> _TASK PROMPT_
Say whether each statement agrees with the passage on crawling online social networks, answering yes or no and quoting the passage's deciding words: (a) a crawl is guaranteed to yield every node in the graph; (b) Mislove shows that many Static properties of OSNs conform to theoretical predictions; (c) poor search strategies in parallel crawling can waste large amounts of CPU time.

Parallel crawling must be done carefully, as poor search strategies can lead to enormous wastes in CPU time, or worse, produce inaccurate mergers between graphical networks. [CHAU] Additionally, there is no guarantee that a crawl will yield all nodes in the graph, although it is very likely that the WCC of an OSN will be discovered. Given random starting points and publicly released numbers about the total number of users, strong inferences can be made about the success of a crawl. [MISLOVE01], [LESOVEC01]
Along with these more theoretic concerns, crawling an OSNs suffers from the difficulties of interacting from any proprietary technology — especially one designed for privacy, as opposed to public access (e.g., Google's well-known difficulties collecting Facebook data, and relative ease collecting web data). Often, researchers will try circumvent these constraints by either obtaining direct permission from OSNs, collaborating on large measurement infrastructures (i.e., PlanetLab), or merely through enduring large experiment times and costs. [KRISHNAMURTHY] On the other hand, in some cases, proprietary technologies can be used to enhance data collection. For example, Nazir [NAZIR] creates Facebook games, via the "Facebook Developer Platform" which automatically collect user information and provide a wide variety of low-level metrics for analysts.
Mislove's seminal paper, already cited several times here, was the first large-scale application of parallel web crawling through OSNs for the computation of Static social network statistics on real world graphs. In the paper, Mislove demonstrates that many Static properties of OSNs conform to theoretical predictions. For example, the theoretical Fig. 1 above is well-supported by Mislove's data, represented by Fig. 3, taken directly from said paper, below.

> _EXERCISE DATA_
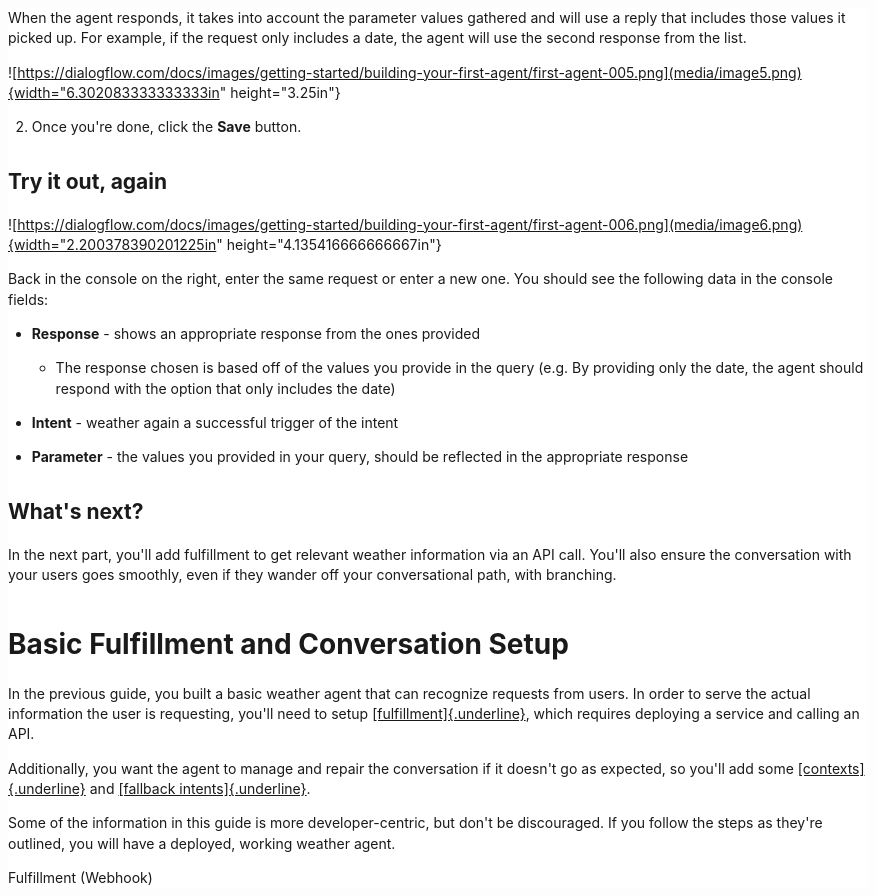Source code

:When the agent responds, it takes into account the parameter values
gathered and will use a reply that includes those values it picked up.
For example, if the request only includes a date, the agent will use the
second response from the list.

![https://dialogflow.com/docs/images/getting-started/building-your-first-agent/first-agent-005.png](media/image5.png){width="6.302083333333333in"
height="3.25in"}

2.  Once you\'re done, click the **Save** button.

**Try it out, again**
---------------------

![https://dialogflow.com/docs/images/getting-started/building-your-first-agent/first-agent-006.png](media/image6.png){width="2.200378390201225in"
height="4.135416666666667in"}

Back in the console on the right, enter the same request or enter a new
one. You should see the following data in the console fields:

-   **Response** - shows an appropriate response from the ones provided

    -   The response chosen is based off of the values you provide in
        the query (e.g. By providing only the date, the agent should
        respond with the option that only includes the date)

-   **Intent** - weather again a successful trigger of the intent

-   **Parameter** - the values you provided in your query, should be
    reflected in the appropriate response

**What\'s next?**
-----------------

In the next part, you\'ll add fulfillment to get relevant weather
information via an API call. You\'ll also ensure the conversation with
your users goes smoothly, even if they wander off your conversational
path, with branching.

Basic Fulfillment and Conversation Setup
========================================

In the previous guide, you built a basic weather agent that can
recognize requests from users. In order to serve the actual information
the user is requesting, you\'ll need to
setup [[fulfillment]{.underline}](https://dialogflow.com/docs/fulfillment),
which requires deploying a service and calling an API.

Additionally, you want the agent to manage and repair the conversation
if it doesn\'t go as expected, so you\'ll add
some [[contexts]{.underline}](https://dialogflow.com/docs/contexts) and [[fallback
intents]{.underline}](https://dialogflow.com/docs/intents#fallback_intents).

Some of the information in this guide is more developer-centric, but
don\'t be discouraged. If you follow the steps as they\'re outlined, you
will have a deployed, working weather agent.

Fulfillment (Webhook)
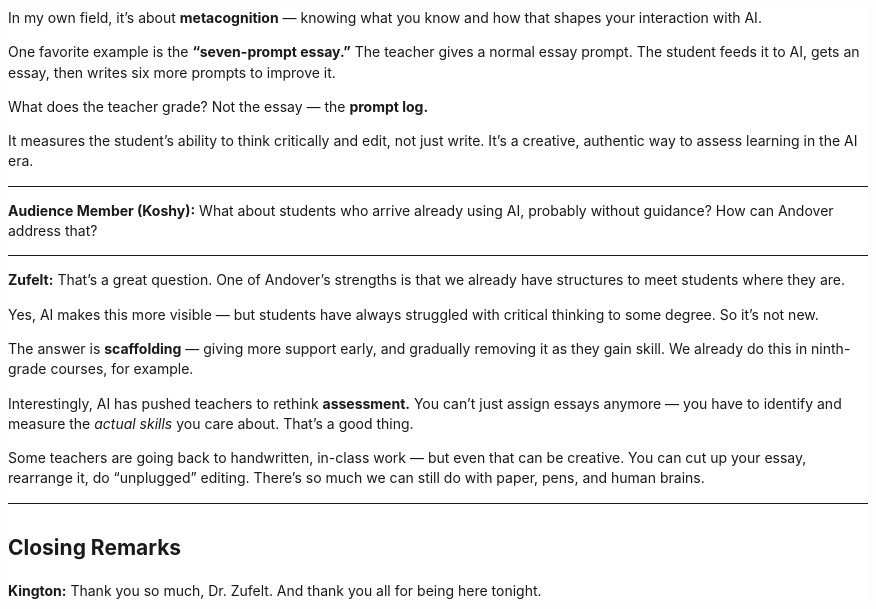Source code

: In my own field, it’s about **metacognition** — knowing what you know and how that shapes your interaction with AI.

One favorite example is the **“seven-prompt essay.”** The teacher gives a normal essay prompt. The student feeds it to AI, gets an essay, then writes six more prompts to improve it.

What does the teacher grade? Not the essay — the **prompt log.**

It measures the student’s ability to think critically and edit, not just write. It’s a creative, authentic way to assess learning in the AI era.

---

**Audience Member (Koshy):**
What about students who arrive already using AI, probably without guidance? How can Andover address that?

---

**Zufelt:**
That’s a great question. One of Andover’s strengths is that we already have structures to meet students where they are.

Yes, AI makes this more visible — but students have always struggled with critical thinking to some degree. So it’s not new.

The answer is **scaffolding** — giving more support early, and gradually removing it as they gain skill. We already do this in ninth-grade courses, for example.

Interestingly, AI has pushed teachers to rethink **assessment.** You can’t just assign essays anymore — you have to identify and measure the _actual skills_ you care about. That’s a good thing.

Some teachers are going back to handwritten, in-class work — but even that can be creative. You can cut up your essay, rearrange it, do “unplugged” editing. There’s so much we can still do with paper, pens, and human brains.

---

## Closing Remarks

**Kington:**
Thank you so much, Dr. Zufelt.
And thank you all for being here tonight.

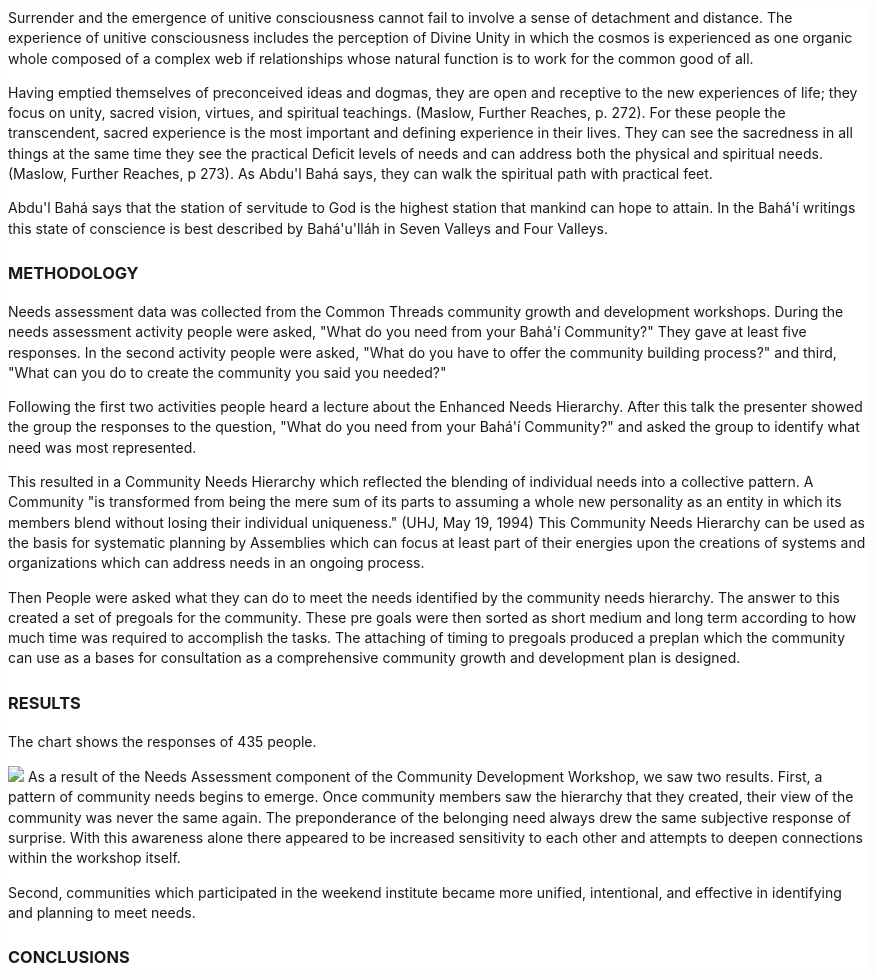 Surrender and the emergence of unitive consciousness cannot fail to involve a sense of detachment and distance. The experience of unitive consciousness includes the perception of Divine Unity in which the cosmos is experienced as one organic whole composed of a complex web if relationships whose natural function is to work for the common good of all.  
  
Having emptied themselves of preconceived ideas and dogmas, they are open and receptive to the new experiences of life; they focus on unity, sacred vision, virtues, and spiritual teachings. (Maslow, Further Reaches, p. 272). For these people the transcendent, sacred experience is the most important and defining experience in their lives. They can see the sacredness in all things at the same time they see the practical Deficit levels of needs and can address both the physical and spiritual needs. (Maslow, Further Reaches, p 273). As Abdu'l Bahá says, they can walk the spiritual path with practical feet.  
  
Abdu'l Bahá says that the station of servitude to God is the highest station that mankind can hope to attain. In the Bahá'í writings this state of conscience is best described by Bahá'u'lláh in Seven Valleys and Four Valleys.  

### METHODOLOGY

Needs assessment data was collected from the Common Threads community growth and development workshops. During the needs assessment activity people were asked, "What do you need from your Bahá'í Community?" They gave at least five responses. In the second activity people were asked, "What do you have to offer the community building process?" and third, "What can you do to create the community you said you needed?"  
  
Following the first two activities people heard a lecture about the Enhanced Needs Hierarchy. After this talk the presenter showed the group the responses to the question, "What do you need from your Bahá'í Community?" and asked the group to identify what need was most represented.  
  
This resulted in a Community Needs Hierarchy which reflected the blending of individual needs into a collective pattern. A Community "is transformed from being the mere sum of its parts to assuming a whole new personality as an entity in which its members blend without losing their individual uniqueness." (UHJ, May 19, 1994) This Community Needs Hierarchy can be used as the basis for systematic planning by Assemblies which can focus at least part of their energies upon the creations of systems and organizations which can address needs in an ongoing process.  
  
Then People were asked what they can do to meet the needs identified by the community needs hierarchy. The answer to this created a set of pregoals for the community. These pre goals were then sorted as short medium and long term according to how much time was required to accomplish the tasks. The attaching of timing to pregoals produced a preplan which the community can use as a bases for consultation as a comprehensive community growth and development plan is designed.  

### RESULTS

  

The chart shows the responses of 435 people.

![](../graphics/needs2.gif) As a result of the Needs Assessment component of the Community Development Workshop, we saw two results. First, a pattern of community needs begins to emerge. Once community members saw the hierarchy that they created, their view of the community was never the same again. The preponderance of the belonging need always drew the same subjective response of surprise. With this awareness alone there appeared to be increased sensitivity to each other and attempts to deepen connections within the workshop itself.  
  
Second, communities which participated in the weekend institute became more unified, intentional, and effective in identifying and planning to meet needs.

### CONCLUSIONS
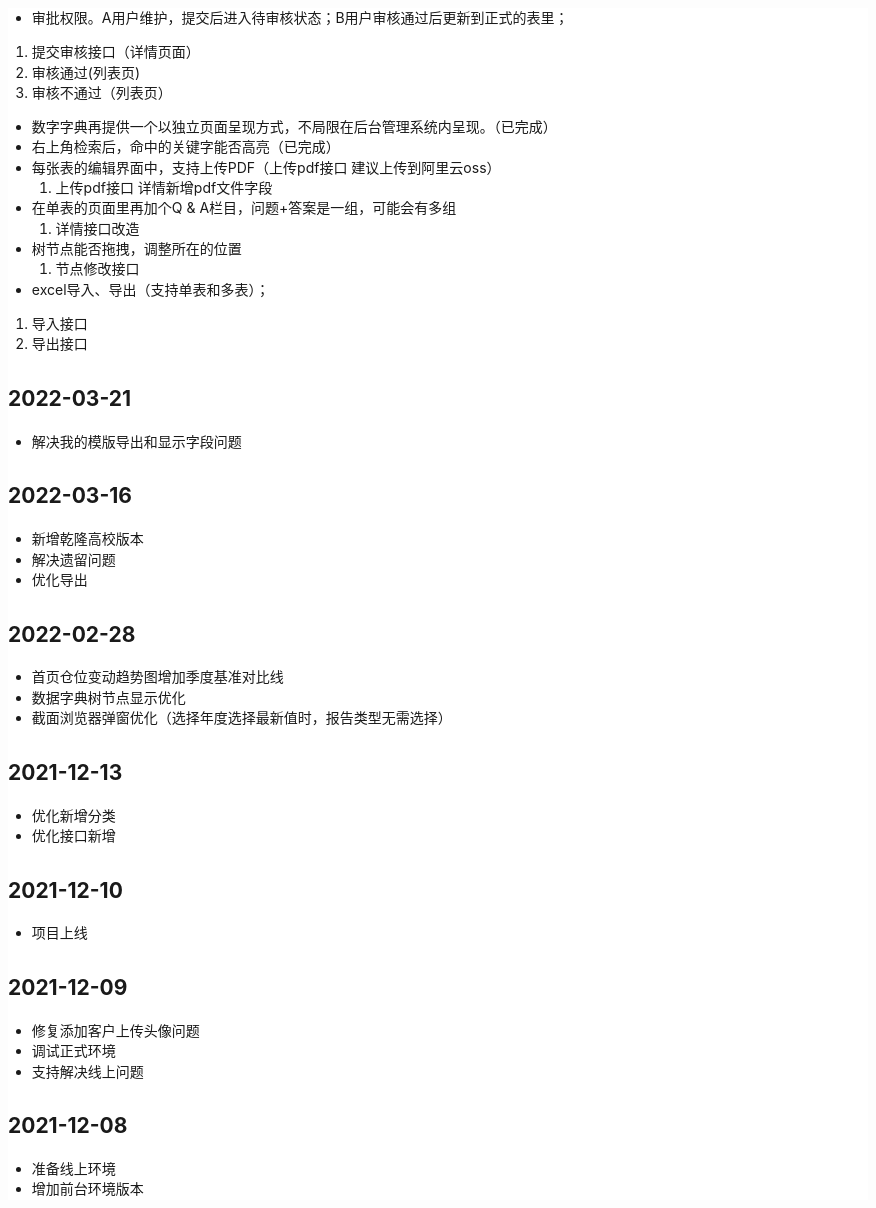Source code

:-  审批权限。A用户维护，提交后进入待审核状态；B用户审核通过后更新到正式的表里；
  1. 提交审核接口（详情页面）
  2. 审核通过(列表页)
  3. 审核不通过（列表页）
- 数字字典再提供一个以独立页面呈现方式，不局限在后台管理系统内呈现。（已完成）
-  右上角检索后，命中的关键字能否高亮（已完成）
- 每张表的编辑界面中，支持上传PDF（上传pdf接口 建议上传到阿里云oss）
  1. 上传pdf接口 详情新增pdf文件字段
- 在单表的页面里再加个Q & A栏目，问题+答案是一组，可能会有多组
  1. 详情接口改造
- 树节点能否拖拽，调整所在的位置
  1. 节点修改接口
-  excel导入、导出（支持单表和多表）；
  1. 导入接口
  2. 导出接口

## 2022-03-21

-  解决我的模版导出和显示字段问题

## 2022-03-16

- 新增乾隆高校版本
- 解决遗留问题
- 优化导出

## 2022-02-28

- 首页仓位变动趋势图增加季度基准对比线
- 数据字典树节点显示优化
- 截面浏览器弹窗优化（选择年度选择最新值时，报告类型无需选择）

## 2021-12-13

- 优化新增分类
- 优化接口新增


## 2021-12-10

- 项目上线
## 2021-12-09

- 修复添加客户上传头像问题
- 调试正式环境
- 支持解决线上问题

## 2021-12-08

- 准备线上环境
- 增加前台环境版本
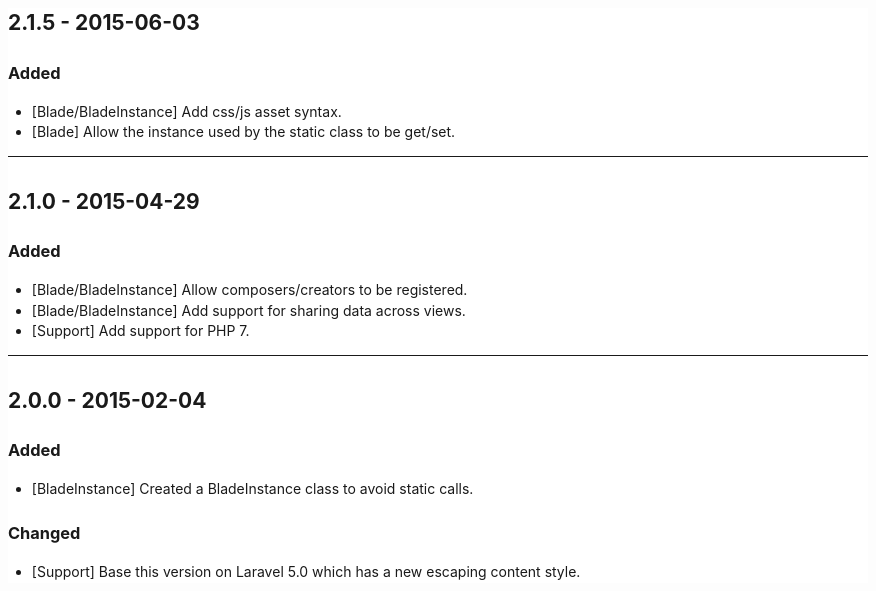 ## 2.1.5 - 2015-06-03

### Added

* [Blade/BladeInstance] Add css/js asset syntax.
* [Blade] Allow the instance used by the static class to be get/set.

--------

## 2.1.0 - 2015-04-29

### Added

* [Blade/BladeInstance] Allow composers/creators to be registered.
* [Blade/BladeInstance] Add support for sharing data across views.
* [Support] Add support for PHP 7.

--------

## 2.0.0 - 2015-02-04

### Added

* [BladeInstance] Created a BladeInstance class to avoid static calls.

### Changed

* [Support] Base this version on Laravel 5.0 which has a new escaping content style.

> _TASK OUTPUT_
(a) No: "there is no guarantee that a crawl will yield all nodes in the graph"
(b) Yes: "Mislove demonstrates that many Static properties of OSNs conform to theoretical predictions"
(c) Yes: "poor search strategies can lead to enormous wastes in CPU time"